PROBLEM STATEMENT – Determine how many lines in the entries below contain the word "Site". The reply is that number alone.

RECORDED INFORMATION –

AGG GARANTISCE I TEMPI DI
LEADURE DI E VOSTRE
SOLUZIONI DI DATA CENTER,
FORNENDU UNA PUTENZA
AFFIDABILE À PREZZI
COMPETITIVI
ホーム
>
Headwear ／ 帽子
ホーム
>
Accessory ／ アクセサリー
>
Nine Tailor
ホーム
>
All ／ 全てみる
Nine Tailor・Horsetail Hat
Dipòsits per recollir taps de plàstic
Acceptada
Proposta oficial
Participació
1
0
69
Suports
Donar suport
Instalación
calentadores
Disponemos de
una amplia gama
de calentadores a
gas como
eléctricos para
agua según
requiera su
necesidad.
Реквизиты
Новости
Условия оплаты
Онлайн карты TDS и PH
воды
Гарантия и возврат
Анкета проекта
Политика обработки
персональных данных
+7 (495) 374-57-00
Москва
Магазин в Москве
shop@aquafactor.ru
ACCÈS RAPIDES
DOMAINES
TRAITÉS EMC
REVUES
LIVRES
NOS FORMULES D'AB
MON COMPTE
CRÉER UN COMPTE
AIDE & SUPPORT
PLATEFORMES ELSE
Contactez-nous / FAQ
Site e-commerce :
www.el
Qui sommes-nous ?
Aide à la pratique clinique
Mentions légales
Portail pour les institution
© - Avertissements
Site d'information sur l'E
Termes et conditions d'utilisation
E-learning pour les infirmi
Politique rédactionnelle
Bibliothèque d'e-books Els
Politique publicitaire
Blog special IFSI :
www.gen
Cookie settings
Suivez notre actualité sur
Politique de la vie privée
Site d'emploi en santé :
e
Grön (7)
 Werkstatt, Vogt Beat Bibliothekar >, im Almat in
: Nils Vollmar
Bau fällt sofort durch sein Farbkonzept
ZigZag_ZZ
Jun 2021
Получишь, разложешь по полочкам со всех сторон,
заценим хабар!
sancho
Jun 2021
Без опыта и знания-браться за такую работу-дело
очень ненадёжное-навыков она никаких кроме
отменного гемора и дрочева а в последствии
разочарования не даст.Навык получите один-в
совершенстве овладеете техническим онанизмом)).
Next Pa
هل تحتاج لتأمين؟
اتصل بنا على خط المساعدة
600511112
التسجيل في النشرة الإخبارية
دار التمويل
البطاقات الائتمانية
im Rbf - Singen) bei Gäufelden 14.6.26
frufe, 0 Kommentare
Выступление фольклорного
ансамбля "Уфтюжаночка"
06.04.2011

RESULT FOR THIS EXERCISE – 3